Harnessing the Power of Data for Business Impact: Conclusion and Future Outlook

The future is bright for organizations that are better prepared to adapt, pivot, and seize new opportunities. Data Thrivers are quickly reimagining their business future with new data architectures to get more value from their data.

Rise of DataOps as the Next Frontier

IDC sees newer methodologies such as DataOps becoming more strategic. DataOps is not one tool, but a full pipeline comprising multiple tools and technologies that are connected. To prepare, organizations need to:

  • Treat data as a product and build self-service analytics 
  • Support more integration and automate testing at various points within the data life cycle
  • Take a cloud platform approach to data management
  • Explore data mesh architectures to improve autonomy and flexibility with decentralized infrastructure and teams but centralized governance 
  • Ensure faster collaboration between smaller autonomous teams to improve the speed of data for business

IDC predicts that by 2023, 60% of organizations will start implementing DataOps programs to reduce data and analytics errors by 80% and to boost trust in analytics outcomes and the efficiency of data workers. 

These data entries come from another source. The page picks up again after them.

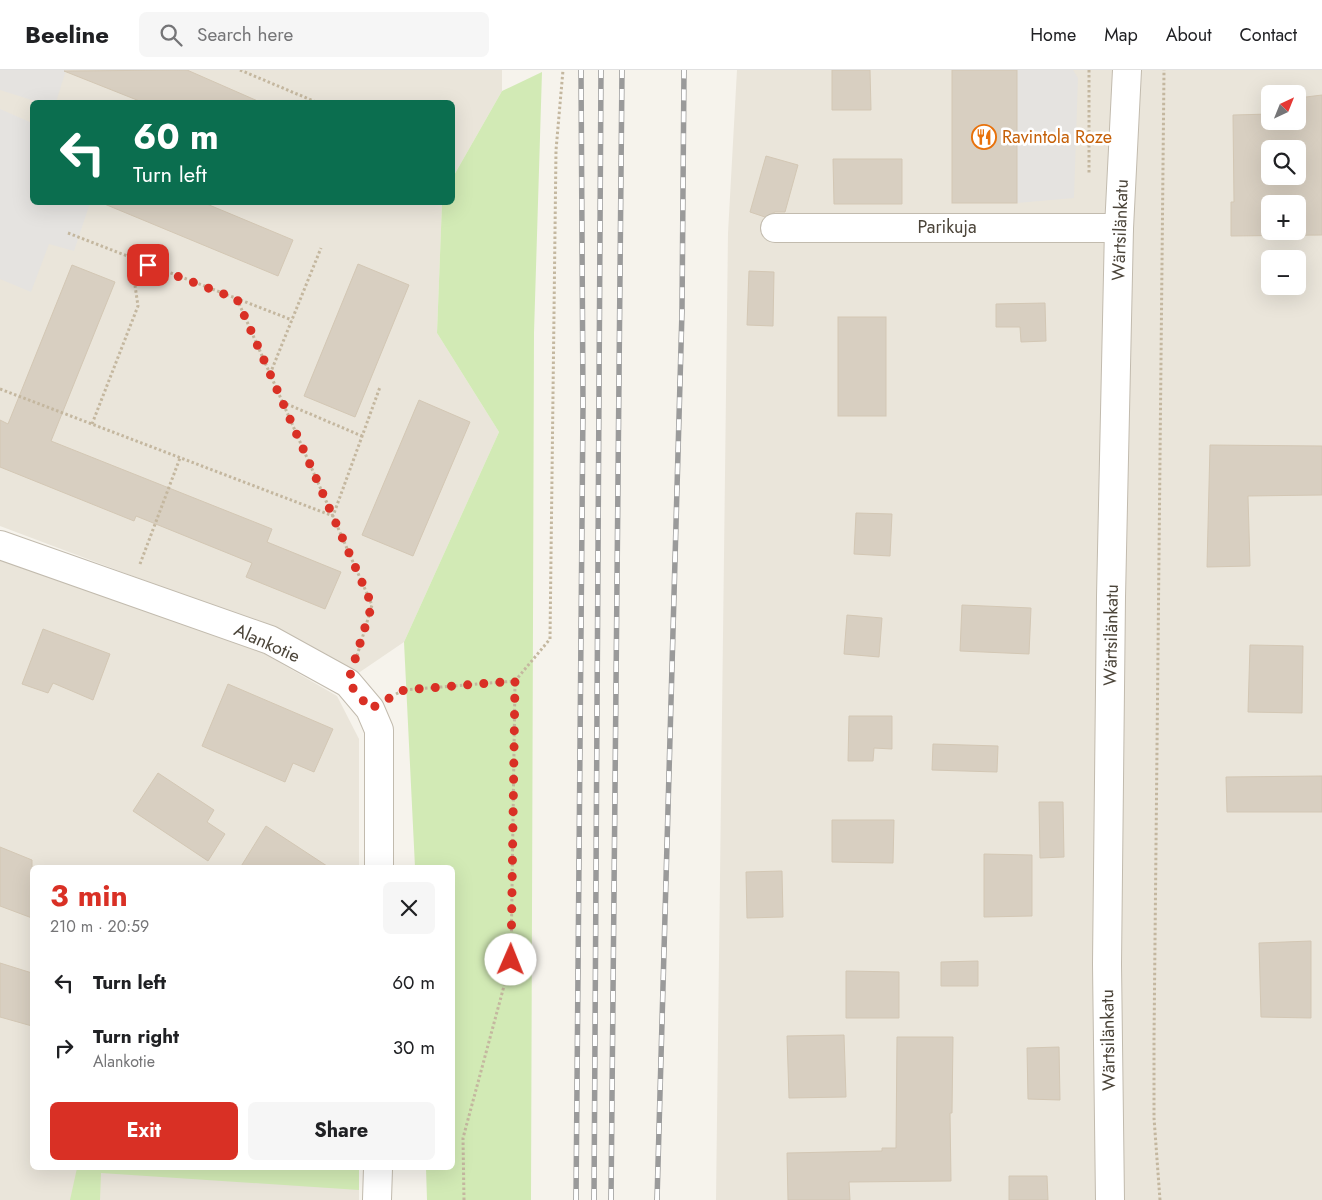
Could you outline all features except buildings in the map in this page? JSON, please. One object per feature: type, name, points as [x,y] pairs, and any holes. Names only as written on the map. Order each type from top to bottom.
[{"type":"street","name":"Wärtsilänkatu","points":[[1110,1200],[1107,964],[1119,228],[1128,70]]},
{"type":"street","name":"Parikuja","points":[[775,228],[1119,228]]},
{"type":"street","name":"Alankotie","points":[[0,545],[270,640],[348,682],[370,709],[379,730],[379,865]]},
{"type":"street","points":[[377,1200],[378,1170]]},
{"type":"path","points":[[240,70],[311,100]]},
{"type":"path","points":[[464,1200],[464,1138],[511,960],[515,681],[550,639],[556,150],[563,70]]},
{"type":"path","points":[[1160,1200],[1154,1118],[1154,1039],[1164,70]]},
{"type":"path","points":[[68,233],[292,320]]},
{"type":"path","points":[[270,375],[321,248]]},
{"type":"path","points":[[92,424],[138,306],[130,258]]},
{"type":"path","points":[[237,299],[372,605],[348,682]]},
{"type":"path","points":[[332,516],[380,387]]},
{"type":"path","points":[[0,389],[332,516]]},
{"type":"path","points":[[282,402],[362,436]]},
{"type":"path","points":[[130,591],[180,458]]},
{"type":"path","points":[[370,709],[404,690],[515,681]]},
{"type":"shaded area","points":[[0,70],[502,70],[502,91],[455,173],[455,100],[30,100],[30,205],[442,205],[437,333],[499,432],[404,642],[354,676],[273,629],[0,526]]},
{"type":"shaded area","points":[[0,70],[66,70],[57,100],[32,100],[0,90]]},
{"type":"shaded area","points":[[737,70],[1322,70],[1322,1200],[716,1200],[728,233]]},
{"type":"shaded area","points":[[1017,70],[1073,70],[1078,78],[1074,198],[1017,203]]},
{"type":"shaded area","points":[[0,109],[30,122],[30,205],[89,205],[74,251],[49,244],[31,292],[0,279]]},
{"type":"shaded area","points":[[0,559],[263,653],[337,696],[359,739],[359,865],[30,865],[30,1170],[359,1170],[359,1200],[0,1200]]},
{"type":"green space","points":[[542,72],[534,333],[531,1200],[427,1200],[426,1170],[455,1170],[455,865],[415,865],[404,642],[499,432],[437,333],[442,205],[455,205],[455,173],[502,91]]},
{"type":"green space","points":[[77,1170],[359,1170],[359,1190],[101,1173],[100,1200],[70,1200]]},
{"type":"railway","points":[[576,1200],[583,406],[581,70]]},
{"type":"railway","points":[[594,1200],[601,70]]},
{"type":"railway","points":[[611,1200],[622,70]]},
{"type":"railway","points":[[657,1200],[682,311],[684,70]]},
{"type":"place","name":"Ravintola Roze","points":[[984,137]]},
{"type":"route","points":[[148,265],[237,299],[372,605],[348,682],[370,709],[404,690],[515,681],[511,960]]}]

10 Best Practice Steps to Start Implementing Today

  1. Always start with a business purpose and a clearly defined data strategy involving key stakeholders.
  2. Identify the right use cases and the right data associated with them. Identifying customer pain points and working backwards is key to success.
  3. Know the roadblocks on your data journey, whether it be lack of trust in insights, limited skills, lack of buy-in from key stakeholders, a disconnect between business outcomes and data initiatives, or complexities in synthesizing multiple sources of information. This can help identify the right architecture for your needs.
  4. Adopt cloud-native and cloud platforms to meet data objectives.
  5. Make compliance, governance, and data ownership center stage. Having data contracts and a culture of ownership can help improve data quality.
  6. Having a common data layer where all data is continuously cleansed and curated and ready for use by different data consumers is a powerful strategy. But ensure that enough flexibility is built in so data professionals can use the platforms of their choice.
  7. You are as good as your weakest link. Don’t ignore any aspect of the data life cycle when modernizing the data foundation.
  8. Learn from Data Thrivers. Continuously move to the next frontier — investing in responsible AI, ensuring AI and ML models are compliant, and associating explainability with security are all table stakes. 
  9. Choose a technology partner that can turn ideas into production at the speed of data.
  10. Make sure your data counts in the best possible way to have a positive impact on your employees, customers, industry, and wider society and economy.